We landed at around 7PM in Venice, so we just wanted to check into our hotel and grab a quick dinner before passing out for the night. Leaving the airport was relatively easy, and we were immediately greeted by a beautiful sight of the lights reflected on the water that illuminated the canals.
We wanted to get a quick bite at a touristy place right outside our hotel, but I couldn’t read Italian so I missed the “per gram” written by the fish. Dinner cost $160 for pasta and the biggest fish I’ve ever eaten.
We went to bed right after that. The hotel room was cold and clean, and smelled a bit damp, but was comfortable overall.
The next morning, we got up with no real plan and just started to explore the city. I felt like I was lost, and every turn in the streets and alleyways lead to a new and unprecedented scene. What really struck me about this place was that the beauty was doubled by the water, wherever you looked. It almost felt like the building was reality, and the reflection was the image of a dream world that rippled at every disturbance.
The city felt accidental, unplanned, and organic. It seemed that over time, buildings popped up where they were needed, not where they would most efficiently be placed. When you’re in the midst of the buildings, you can’t see the city layout, but you can feel it by way of a hint of old-world charm coming through the water, the stones, and the peeling paint.
We walked by outdoor cafes and small shops. Everything here was warm. The paint on the buildings ranged from faded pink hues to warm burnt oranges.
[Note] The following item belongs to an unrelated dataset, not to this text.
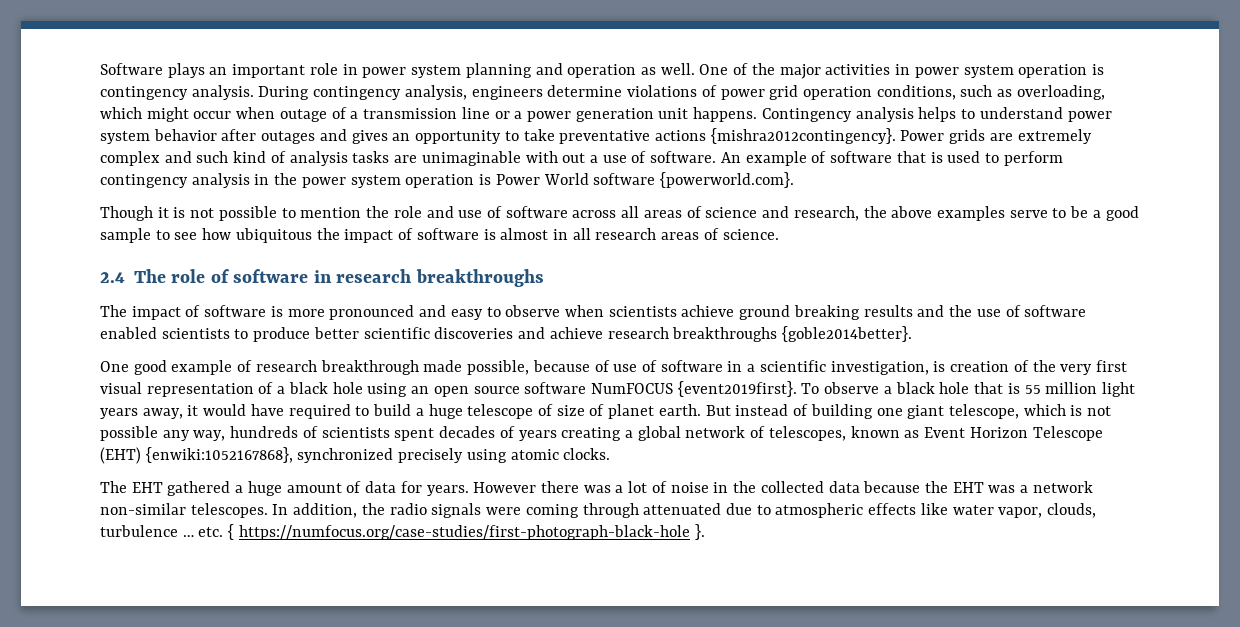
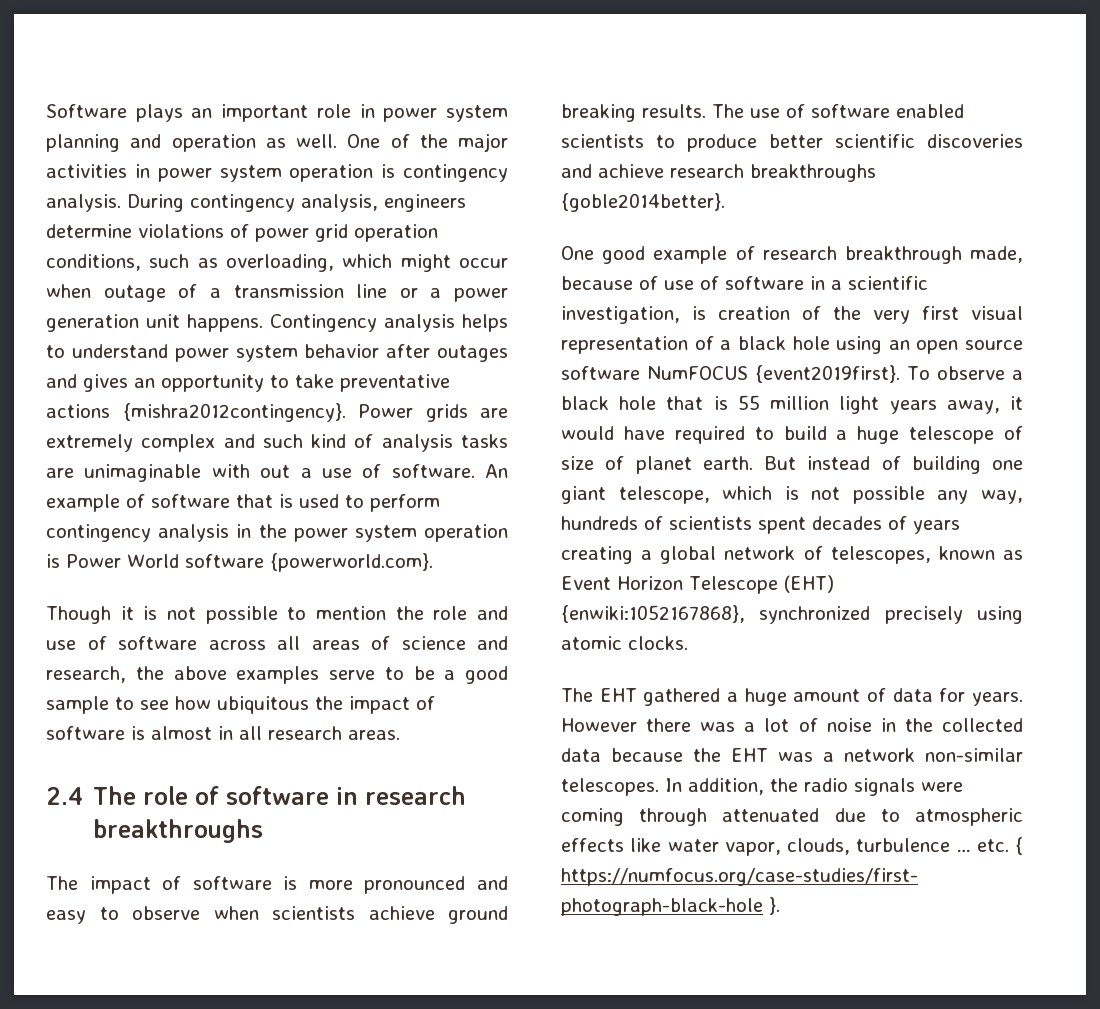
[661,228,779,240] areas of science. -> [348,730,400,740] areas.
[863,305,973,317] results and the -> [642,104,744,118] results. The
[423,360,530,375] made possible, -> [970,246,1023,263] made,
We saw people enjoying the midday sun with their families at restaurants. Every shop owner greeted us happily. I felt like I could have spent forever walking through the city.
We came upon a beautiful hospital, but we thought it might have been a hotel, so we walked in. We sat in the courtyard for a while, and some of the cats living there came to us and sunned themselves in the grass.
After the hospital, we came to a church, and they were holding a service inside. We peeked inside. Seeing this really made an impression on me. In America, this church would be a tourist destination simply because of how old it was, and there would be intense security and preservation of the relics and building features. In Venice, this centuries-old building was being used exactly how they used it 500 years ago. There, the townspeople have had a long, continuous history of tradition and worship in the same location, just like their ancestors. It’s something precious, yet typical. Personally, it’s completely different from my world.
After passing by the church, we decided to check out the local supermarket, Co-op, to see what Venetians liked to eat. We saw rows and rows of cheeses and cured meats. I’d never seen such a large variety! But what really caught my attention was the inside. The building had been repurposed — it hadn’t been built as a grocery store. We were standing under a large ceiling mural. Even though I was surrounded by salami, I felt like I was in a spacious ballroom. It was awesome.
We passed by the extremely crowded Rialto bridge, and finally stumbled onto the main square, where the Doge’s palace and St. Mark’s Basilica were located. We came upon the crowds of tourists and performers. Taking a closer look, I saw small intricate frescoes and stonework, including small statues of figures adorning every curve of the roofline. Every possible surface was decorated to its fullest extent and I had never seen anything like it. This was my first time in Europe and it was everything I had read about in books before.
Then we visited another church. Inside, we saw musical instruments in a case, on the side of the church. The violins and violas were absolutely gorgeous, and in great condition for being 400+ years old.
After walking for hours, we went to Bacaro’s Jazz to grab a bite to eat. They’re known for a great happy hour, and a field of visitors’s bras hanging from the ceiling!
It was a distinctively quirky place, and the drinks were delicious.
Our next stop was Cantina do Spade, another aperitivo place. We didn’t want to eat any big meals, so that we could try many different dishes. We stepped down from street level into the brightly lit interior of the restaurant.
It was a very small space. The front area was the bar and community table, and standing room for people coming in for cicchetti. At the back were some more traditional two-seater tables, for people coming in for a full dinner. We each got a glass of wine, and chose a few snacks at the bar. We got crab croquettes, meatballs and polenta, fried shrimp, and herbed potatoes and sat down at the community table.
The space filled up quickly, and soon, there was barely even room to stand. No one minded, though. Three Italian gentlemen sat across from us, and they spoke great English. They were in Venice on a weekend getaway from the nearby coastal city of Padua. They were excited to talk to us and share their homeland with us. We talked about food and vacations and our language barrier and beautiful sceneries. All five of us lost track of time and it was pitch-black outside when we decided to leave. Well-fed and well-hydrated, we said our goodbyes to our new friends and we wished each other well on our travels.
The canals were gorgeous at any time of day, and the sidewalks were filled with people strolling and packed sidewalk cafes. To finish the night off, we stopped by the Co-op and grabbed two grocery store gelato cups and a bottle of wine and sat by the canals to eat, near the local teenagers hanging out in the streets.